- [Reading text]:
..........

And about shaping... I share a total bandwidth (upload and download) between users equaly... So, i put both directions traffic into the one pipe... 
In other words - it's all right with this rules... I realy need to do so...

P.S. I make some tunes for kernel and still waiting for server fault, if it's occured... Now all looks clean...


----------



## ecazamir (Feb 8, 2010)

I've had some problems in the following scenario:
- more than approx. 150 concurent users, everyone has two upper-limits of the download and upload, one for 'nearby traffic' and the other for 'global traffic'.
- traffic classification/shaping is done with ipfw + dummynet, only dynamic pipes (upper limit only)

If the number of users is below 150, everything works as expected, but as the number of users increase, shaping is no longer working fine, even if the total used bandwidth is below the 75% of the link available bandwidth.

I saw that: 
- dummynet's CPU usage is above 50%
- the number of context switches is above 40k (systat -vmstat, Csw counter)

I assume that for a large number of users, considering that dummynet seems to be sigle-threaded, a single-dual core CPU at high frequency (let's say 3GHz) will work better than a quad-core CPU at a lower clock (2.3GHz).

I never experienced crashes, but only dummynet not being able to keep up with high data and packet rates:
- problematic data rate: above 50mbit/s
- problematic packet rate: above 10kpps
- context switches: above 40k/s
These numbers are recorded on a Intel Quad-Core CPU @2.3 GHz

I don't know how much it would help to enable DEVICE_POLLING

Regarding your 'single pipe' instead of two:
If your provider bandwidth is a symmetric 30mbit/s, and you share a single pipe both for upload and download, then you'll never use maximum available upload while downloading, and viceversa. You will only be able to have a _cummulated_ download and upload rate of 30mbit/s. You should have a pipe for download, with a rate slightly less than what your provider gives you (95% should be fine), and another pipe for upload, with a data rate of 95% of what your ISP maximum uplink speed.


----------



## symmetrx (Feb 9, 2010)

ecazamir said:
			
		

> I saw that:
> - dummynet's CPU usage is above 50%
> - the number of context switches is above 40k (systat -vmstat, Csw counter)

..........

- [Given data]:
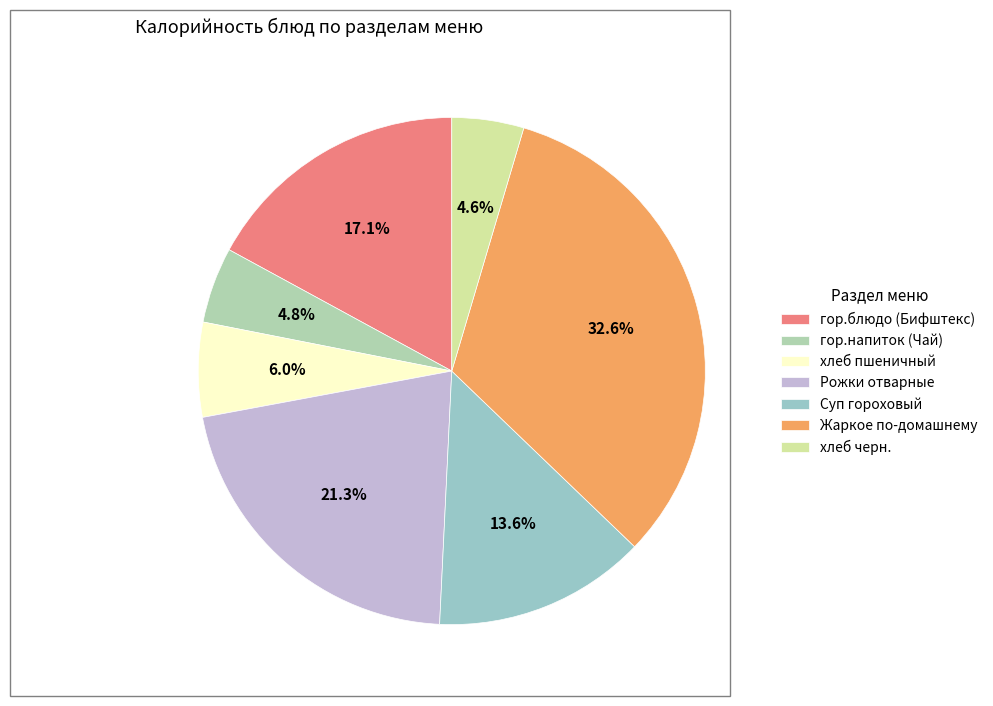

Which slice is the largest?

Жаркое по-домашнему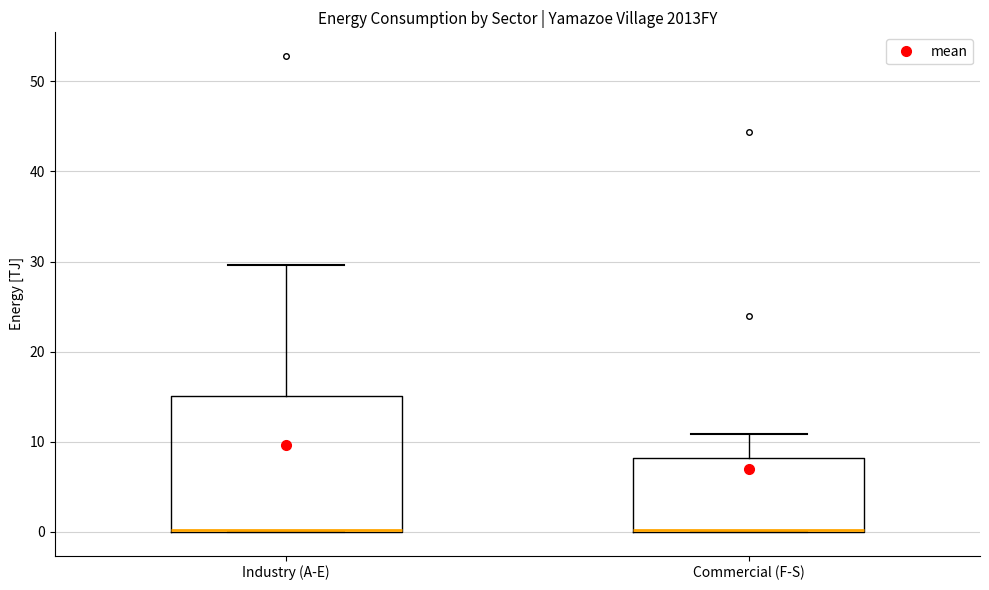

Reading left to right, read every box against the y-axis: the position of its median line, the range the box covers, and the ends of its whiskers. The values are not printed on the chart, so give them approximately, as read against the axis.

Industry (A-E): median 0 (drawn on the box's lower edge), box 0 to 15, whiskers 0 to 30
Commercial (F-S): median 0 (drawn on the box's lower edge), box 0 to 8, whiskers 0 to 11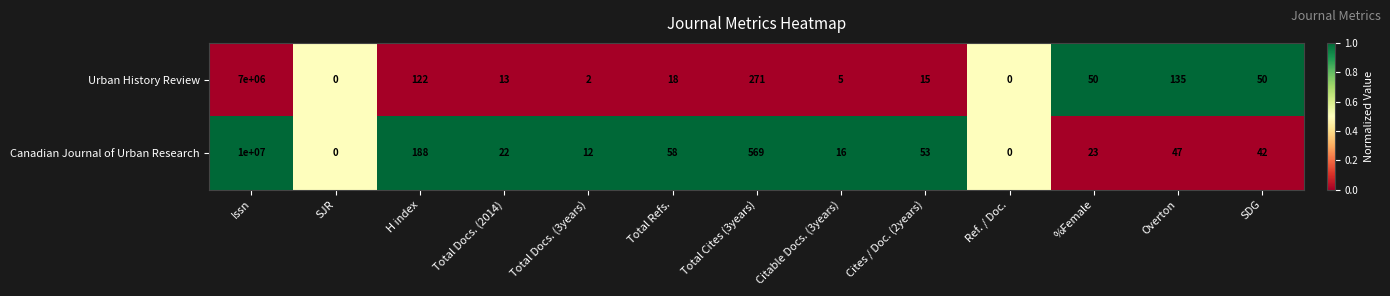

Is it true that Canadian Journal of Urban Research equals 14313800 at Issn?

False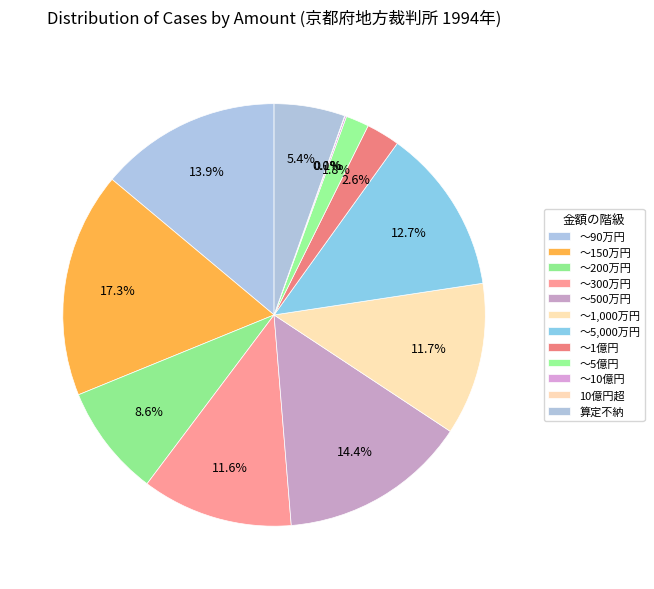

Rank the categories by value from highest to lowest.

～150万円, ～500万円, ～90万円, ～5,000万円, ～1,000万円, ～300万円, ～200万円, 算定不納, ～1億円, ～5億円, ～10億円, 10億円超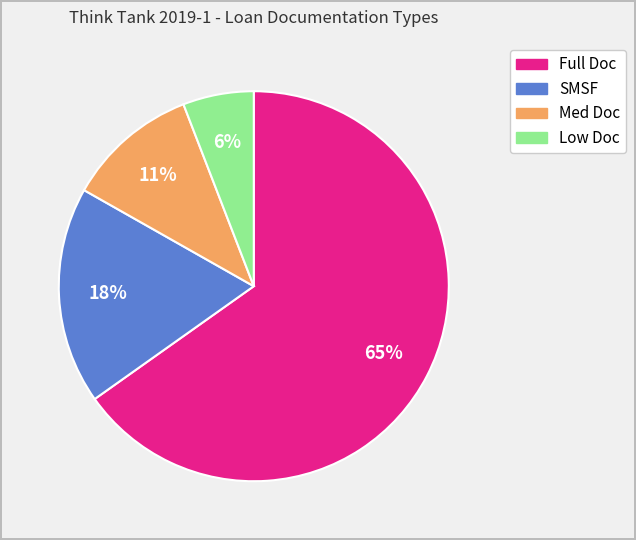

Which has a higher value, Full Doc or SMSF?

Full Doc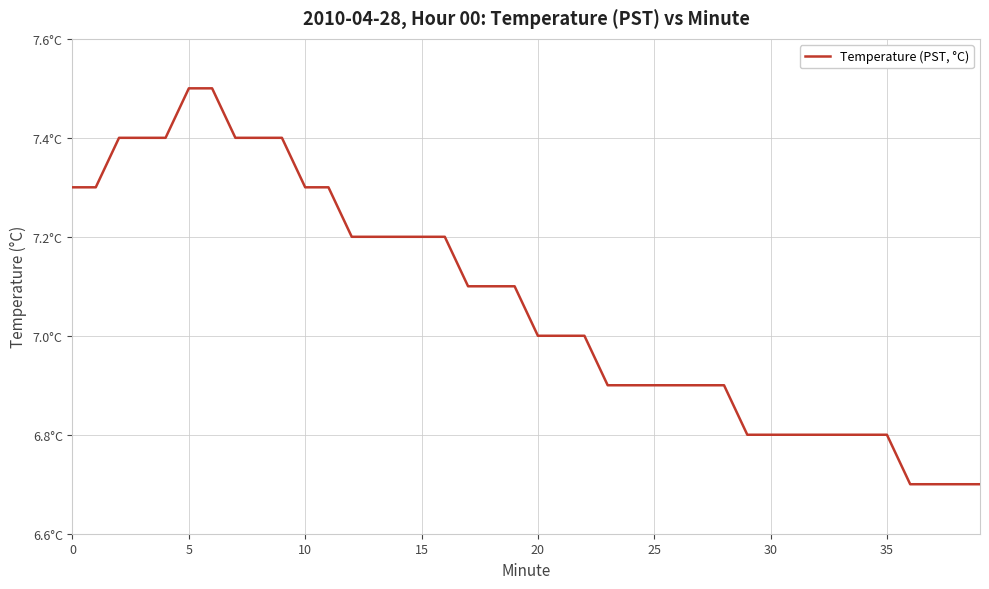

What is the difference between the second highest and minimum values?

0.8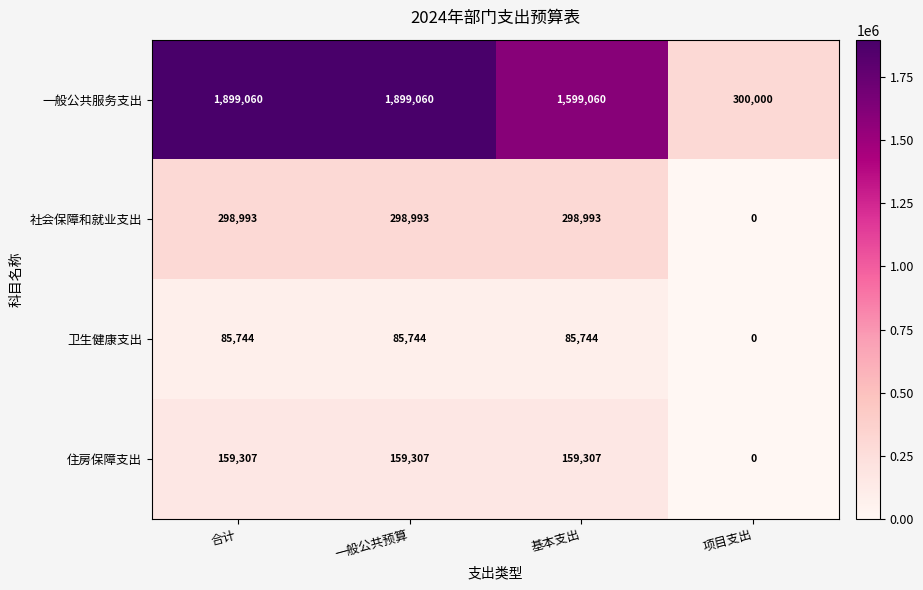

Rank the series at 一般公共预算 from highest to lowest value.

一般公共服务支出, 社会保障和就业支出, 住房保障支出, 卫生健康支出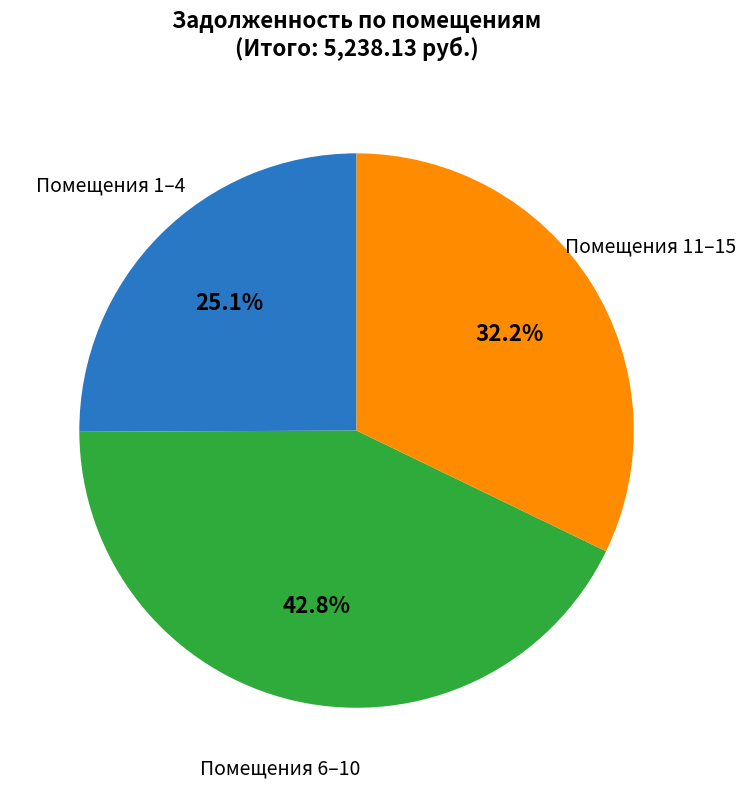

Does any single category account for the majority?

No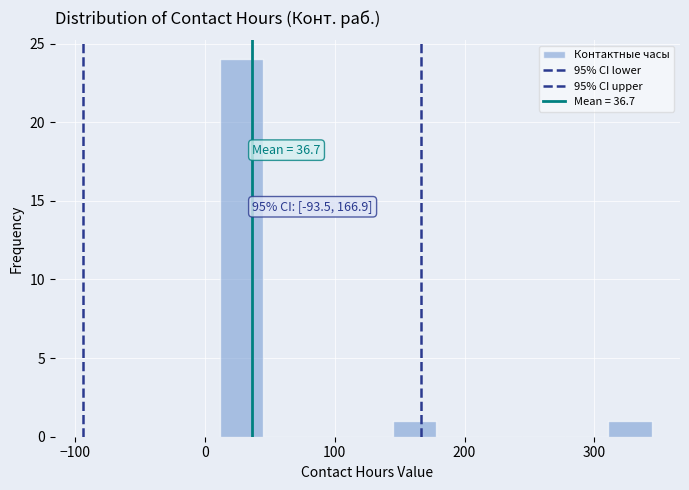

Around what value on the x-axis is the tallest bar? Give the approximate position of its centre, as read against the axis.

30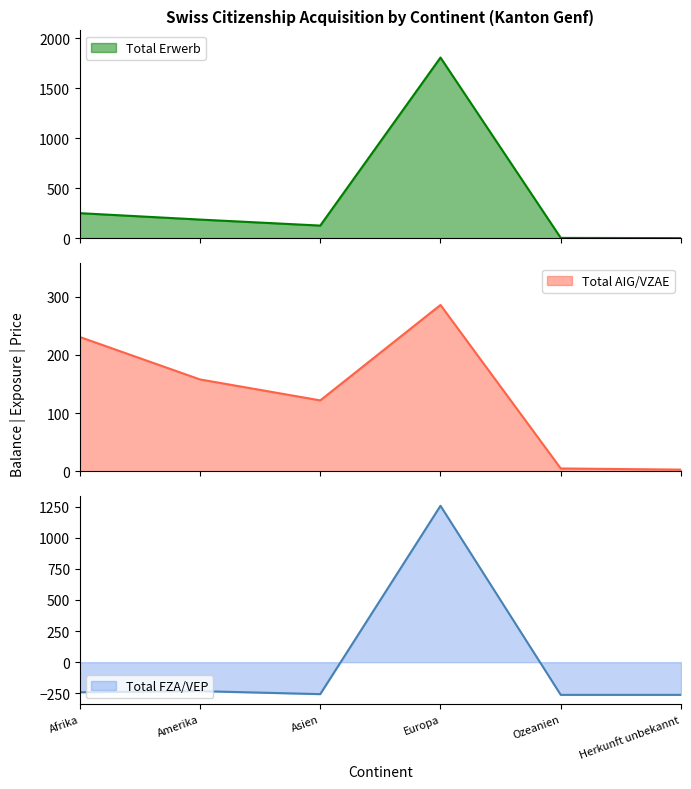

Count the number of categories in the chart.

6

..........

- [What is required]: Write the next part of the forum thread about dummynet traffic shaping, starting after its last line.

- [Result]:
> 
> ...



My csw parameter is near a 7K and dummynet usage is near 0.68% of CPU time. Device Polling was enabled and used in-kernel NAT. After some tunes, the system still working more then 40 days (now uptime is 54 days). But... I still waiting... What was happend next...   



			
				ecazamir said:
			
		

> Regarding your 'single pipe' instead of two:
> If your provider bandwidth is a symmetric 30mbit/s, and you share a single pipe both for upload and download, then you'll never use maximum available upload while downloading, and viceversa. You will only be able to have a _cummulated_ download and upload rate of 30mbit/s.



Yes, i want exactly this. All users have an equal queues inside the one big pipe. What for they use theirs bandwidth depend from theirs wishes.


----------



## ecazamir (Jun 23, 2010)

ecazamir said:
			
		

> - problematic data rate: above 50mbit/s
> - problematic packet rate: above 10kpps
> - context switches: above 40k/s
> These numbers are recorded on a Intel Quad-Core CPU @2.3 GHz
> ...



I've tried DEVICE_POLLING, and I have new numbers:
Max bandidth: approx. 100 Mbps (out of 200)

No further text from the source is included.